▶ **Supplied passage**:
# pond aerator



## bountyhunter (Apr 28, 2004)

come to the decision I need a pond aerator ,would like the air type . ponds mucky looking, anybody know where to get one at a reasonable price ?? what I see on the net is just way more than my pocket can handle. anybody ever build one?


----------



## [email protected] (Dec 22, 2006)

I think Salmonoid pieced one together. He may be able to offer some insight.

I'm more than capable and qualified to build a system from scratch but IMHO, the purpose built systems are a pretty good value considering the cost of the parts. If you have a building to store the compressor, there are some economy kits that are pretty reasonable considering the parts needed to build a system. They need to be serviced occasionally and the compressor rebuilt every 5 or 6 years so you will want something that parts will be available for. 

Operating cost should be considered as it will exceed the purchase price eventually. 

Weighted airline is a little pricey but is a must from a couple of feet below ground and into the pond IMO. If you need to travel underground for a fair distance, irrigation pipe works well and is cheap, this is a good place to save money.


----------



## Salmonid (Apr 14, 2004)

I ended up getting mine from ATAC, the sponsors here on the pond forum, ( lebanon Ohio) I think was about $1000 after all the weighted tubing was bought and it is now 3+ years old and never missed a beat, it has kept the fishkills to a bare minimum every since i had it, I run it into early Nov then turn it off for the winter unless we get heavy snow on top of ice for an extended period of time and then turn it on for a few hours to open a hole and release gases. then let er freeze back up again. Start it up slowly once water temps get into the high 40's

Salmonid


----------



## [email protected] (Dec 22, 2006)

Sorry Mark, I guess I was mistaken...weren't you considering building one then?


----------



## Salmonid (Apr 14, 2004)

Ryan.. yes I was but the pieces parts for quality stuff worked out about the same dollar wise so I went with something that was designed to be used as a diffuser vs trying to make something, plus I got a nice contained weatherproof box that houses all of it and its very quiet, well worth the money. Mine I think is the Gast 1/4 HP model or maybe its 1/5 Hp Ill have to look. If your pond is bigger then an acre, Id suggest getting a unit with two heads and spreading the aeration area out into two areas.

Salmonid


----------



## [email protected] (Dec 22, 2006)

Yeah, the weatherproof box is a bigger deal than most think initially. Airflow, proper cooling, sound deadening, long lasting no maintenance materials...tougher than it sounds to DIY. 

Electrical components, compressor, plumbing, valves, gauges, cooling fans, check valves, high pressure safety valve, diffusers, etc. add up quick...and that's if you get everything right the first time. And they don't sell many of these parts at the Home Depot...so add shipping.

I did the Vertex Air 1 Plus...1/3HP with 2 airstations for my 1/2 acre. Overkill but I'll never need to upgrade and I tend to push my luck a bit. Being quiet was a high priority too. It wasn't cheap but I have no regrets.


----------

▶ **Supplied material**:
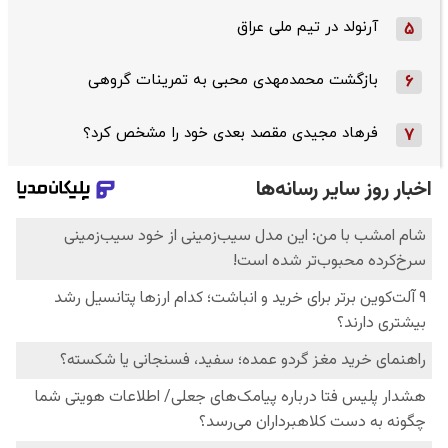
آرنولد در تیم ملی عراق
5
بازگشت محمدمهدی محبی به تمرینات گروهی
6
فرهاد مجیدی مقصد بعدی خود را مشخص کرد؟
7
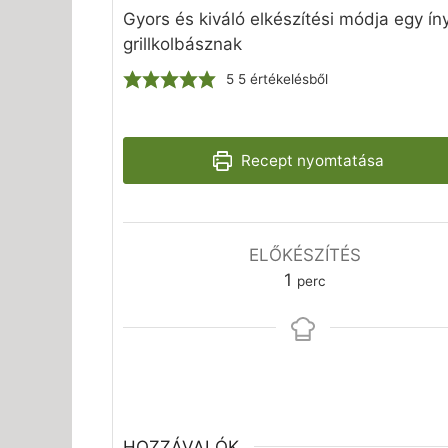
Gyors és kiváló elkészítési módja egy ín
grillkolbásznak
5
5
értékelésből
Recept nyomtatása
ELŐKÉSZÍTÉS
perc
1
perc
HOZZÁVALÓK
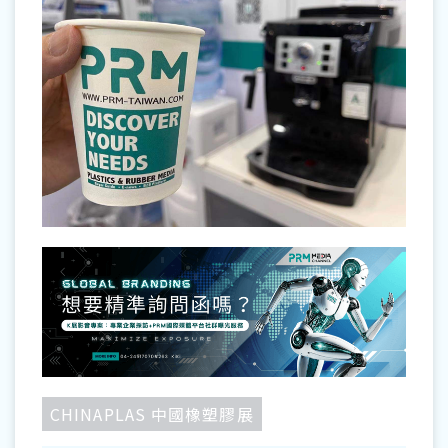
CHINAPLAS 中國橡塑膠展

▶ **Written task**: Return the span of the pond aerator thread that begins at the words "I think Salmonoid" and stops after the words "to save money.", copied character for character.

▶ **Completed task**:
I think Salmonoid pieced one together. He may be able to offer some insight.

I'm more than capable and qualified to build a system from scratch but IMHO, the purpose built systems are a pretty good value considering the cost of the parts. If you have a building to store the compressor, there are some economy kits that are pretty reasonable considering the parts needed to build a system. They need to be serviced occasionally and the compressor rebuilt every 5 or 6 years so you will want something that parts will be available for. 

Operating cost should be considered as it will exceed the purchase price eventually. 

Weighted airline is a little pricey but is a must from a couple of feet below ground and into the pond IMO. If you need to travel underground for a fair distance, irrigation pipe works well and is cheap, this is a good place to save money.